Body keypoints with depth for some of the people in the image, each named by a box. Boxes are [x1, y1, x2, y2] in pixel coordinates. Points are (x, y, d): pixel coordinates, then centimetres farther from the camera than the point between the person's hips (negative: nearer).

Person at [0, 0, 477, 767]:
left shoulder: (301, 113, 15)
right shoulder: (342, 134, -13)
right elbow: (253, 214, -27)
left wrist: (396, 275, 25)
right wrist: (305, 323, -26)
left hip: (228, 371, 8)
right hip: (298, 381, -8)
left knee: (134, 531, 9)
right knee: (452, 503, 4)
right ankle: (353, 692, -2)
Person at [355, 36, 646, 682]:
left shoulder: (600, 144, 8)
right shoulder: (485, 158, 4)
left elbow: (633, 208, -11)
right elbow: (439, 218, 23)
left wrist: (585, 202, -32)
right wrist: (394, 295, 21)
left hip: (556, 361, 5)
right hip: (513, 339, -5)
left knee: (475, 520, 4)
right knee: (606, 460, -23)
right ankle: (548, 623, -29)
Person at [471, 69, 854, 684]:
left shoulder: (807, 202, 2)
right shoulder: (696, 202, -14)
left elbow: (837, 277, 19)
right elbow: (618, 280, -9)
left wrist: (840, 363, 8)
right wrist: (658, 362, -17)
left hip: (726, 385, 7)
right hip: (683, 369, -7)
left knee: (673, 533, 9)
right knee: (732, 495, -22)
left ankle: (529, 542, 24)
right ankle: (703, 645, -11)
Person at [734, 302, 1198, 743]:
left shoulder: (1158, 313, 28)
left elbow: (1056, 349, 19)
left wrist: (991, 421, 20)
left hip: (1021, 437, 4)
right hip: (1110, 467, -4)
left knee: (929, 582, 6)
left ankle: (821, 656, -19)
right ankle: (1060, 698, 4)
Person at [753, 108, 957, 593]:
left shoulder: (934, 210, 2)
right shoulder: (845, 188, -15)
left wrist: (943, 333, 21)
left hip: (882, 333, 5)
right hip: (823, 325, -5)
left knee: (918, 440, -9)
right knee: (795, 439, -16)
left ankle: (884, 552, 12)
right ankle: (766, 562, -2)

________________

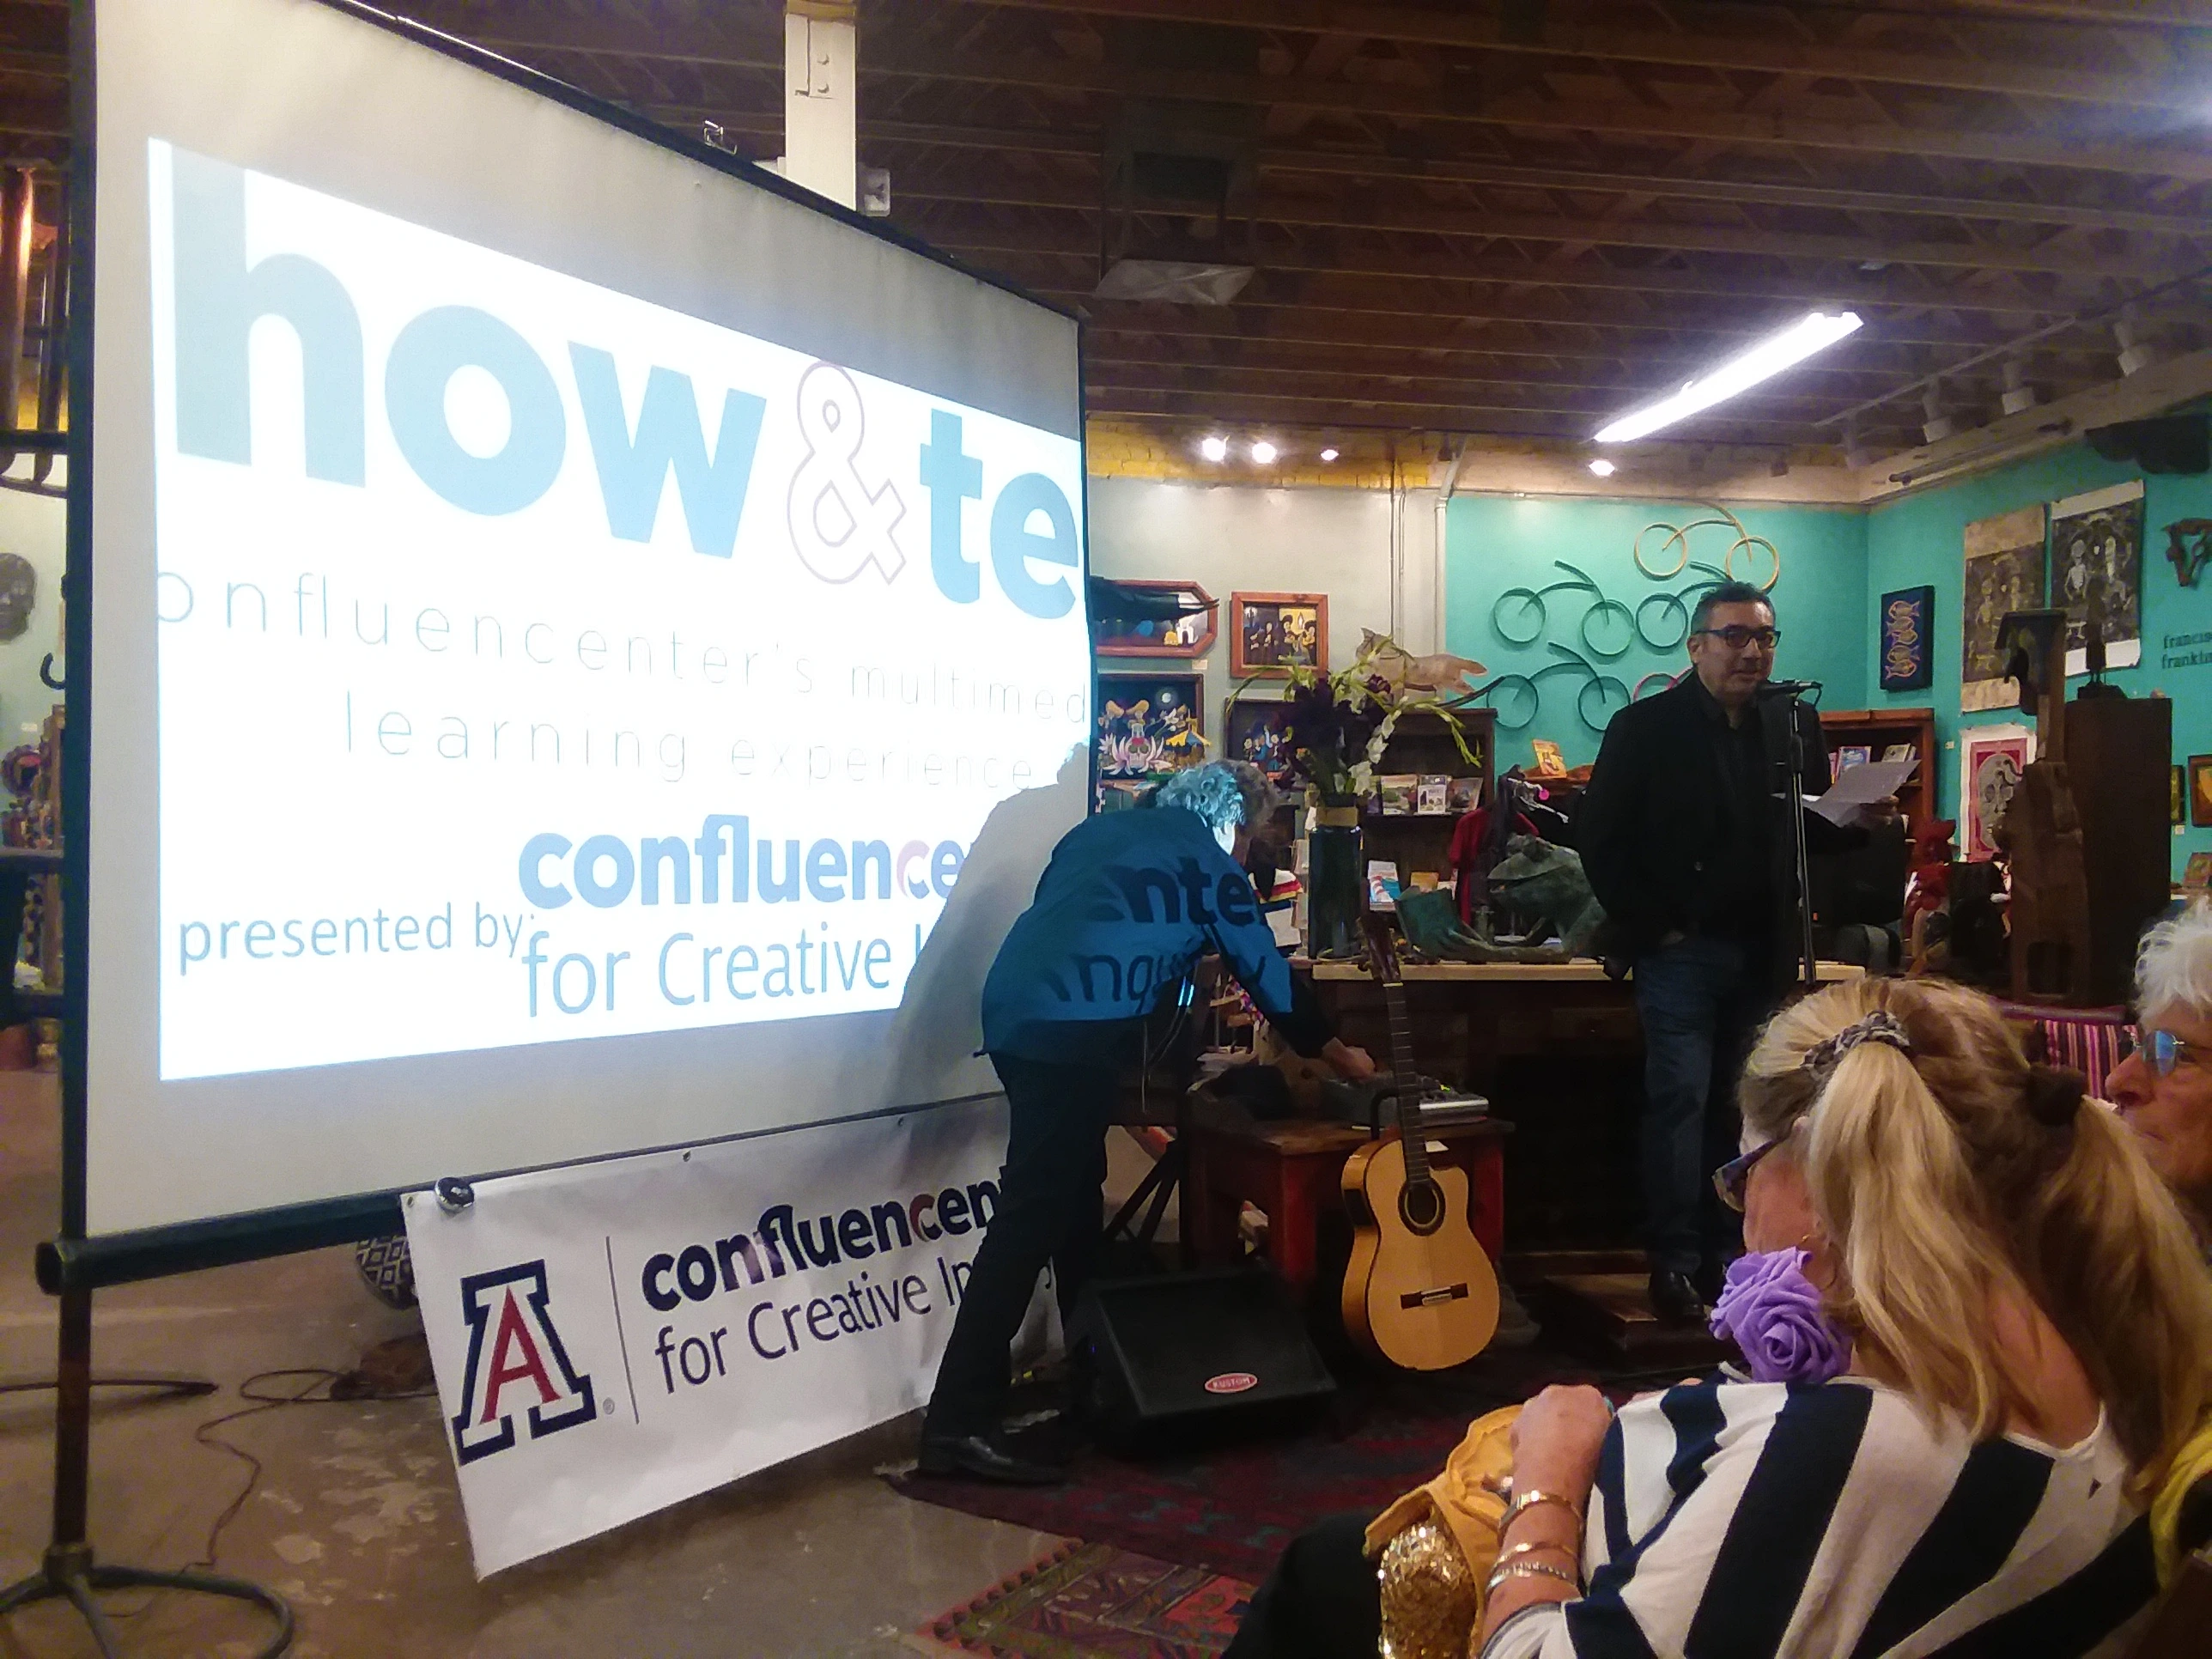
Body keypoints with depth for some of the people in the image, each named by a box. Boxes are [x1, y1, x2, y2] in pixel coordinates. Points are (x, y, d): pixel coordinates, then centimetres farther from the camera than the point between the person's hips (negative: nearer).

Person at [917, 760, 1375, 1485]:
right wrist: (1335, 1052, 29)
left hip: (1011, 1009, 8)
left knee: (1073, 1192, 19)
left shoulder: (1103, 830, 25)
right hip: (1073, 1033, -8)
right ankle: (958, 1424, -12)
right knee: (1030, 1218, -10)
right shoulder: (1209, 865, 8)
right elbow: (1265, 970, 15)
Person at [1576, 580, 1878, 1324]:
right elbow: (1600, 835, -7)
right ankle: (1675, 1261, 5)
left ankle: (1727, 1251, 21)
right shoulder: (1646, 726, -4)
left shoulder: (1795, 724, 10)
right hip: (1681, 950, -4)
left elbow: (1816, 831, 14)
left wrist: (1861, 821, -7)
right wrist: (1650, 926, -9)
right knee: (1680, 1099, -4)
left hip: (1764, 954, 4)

________________

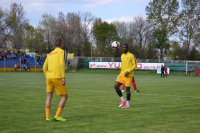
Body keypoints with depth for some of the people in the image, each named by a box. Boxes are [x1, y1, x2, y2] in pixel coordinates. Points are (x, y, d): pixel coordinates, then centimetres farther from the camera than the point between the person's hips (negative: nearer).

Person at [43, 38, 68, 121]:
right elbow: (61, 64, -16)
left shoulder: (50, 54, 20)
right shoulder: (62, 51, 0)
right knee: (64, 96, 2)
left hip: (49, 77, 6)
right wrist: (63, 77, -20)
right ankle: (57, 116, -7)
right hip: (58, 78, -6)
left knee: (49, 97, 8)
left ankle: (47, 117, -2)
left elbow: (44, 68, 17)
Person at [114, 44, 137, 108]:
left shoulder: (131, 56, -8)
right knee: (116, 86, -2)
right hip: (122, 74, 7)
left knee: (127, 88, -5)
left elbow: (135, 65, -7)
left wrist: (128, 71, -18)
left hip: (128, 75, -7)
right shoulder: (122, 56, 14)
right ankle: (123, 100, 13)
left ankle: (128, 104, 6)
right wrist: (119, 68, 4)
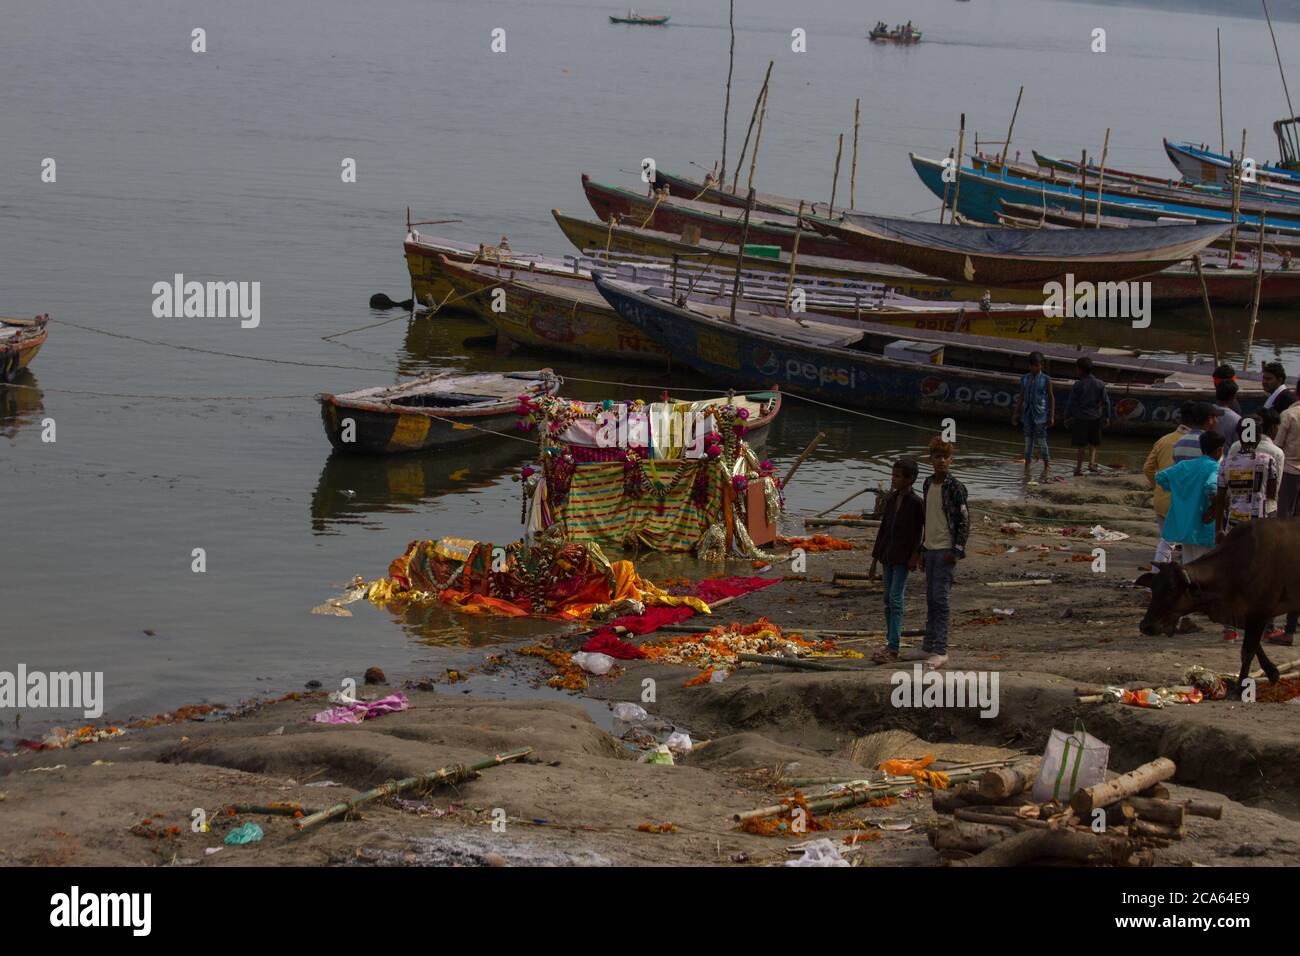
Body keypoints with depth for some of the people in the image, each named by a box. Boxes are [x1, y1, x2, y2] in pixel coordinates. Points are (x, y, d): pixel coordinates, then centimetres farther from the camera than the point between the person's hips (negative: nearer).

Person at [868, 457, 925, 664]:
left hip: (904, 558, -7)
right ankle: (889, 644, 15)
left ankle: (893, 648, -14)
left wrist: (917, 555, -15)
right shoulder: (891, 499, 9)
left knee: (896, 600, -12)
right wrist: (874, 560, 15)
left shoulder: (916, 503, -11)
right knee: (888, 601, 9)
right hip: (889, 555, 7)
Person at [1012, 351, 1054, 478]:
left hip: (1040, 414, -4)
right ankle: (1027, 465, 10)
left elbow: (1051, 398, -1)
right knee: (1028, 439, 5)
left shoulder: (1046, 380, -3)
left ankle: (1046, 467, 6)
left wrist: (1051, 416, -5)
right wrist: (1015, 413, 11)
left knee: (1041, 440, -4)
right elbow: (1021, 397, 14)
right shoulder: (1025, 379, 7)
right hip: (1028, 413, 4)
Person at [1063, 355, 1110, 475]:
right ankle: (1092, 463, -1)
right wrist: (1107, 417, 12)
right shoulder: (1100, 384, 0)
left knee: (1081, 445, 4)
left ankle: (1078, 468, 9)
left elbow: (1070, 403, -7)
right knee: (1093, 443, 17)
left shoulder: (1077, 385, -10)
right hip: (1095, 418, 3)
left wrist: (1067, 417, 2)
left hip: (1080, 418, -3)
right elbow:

________________

> _Task goal_:
Reproduce the lines without any change, beginning at the line that contains "right ankle: (958, 1424, -12)" and stopping after the line that contains "left wrist: (1861, 821, -7)".

> _Exercise response_:
right ankle: (958, 1424, -12)
right knee: (1030, 1218, -10)
right shoulder: (1209, 865, 8)
right elbow: (1265, 970, 15)
Person at [1576, 580, 1878, 1324]:
right elbow: (1600, 835, -7)
right ankle: (1675, 1261, 5)
left ankle: (1727, 1251, 21)
right shoulder: (1646, 726, -4)
left shoulder: (1795, 724, 10)
right hip: (1681, 950, -4)
left elbow: (1816, 831, 14)
left wrist: (1861, 821, -7)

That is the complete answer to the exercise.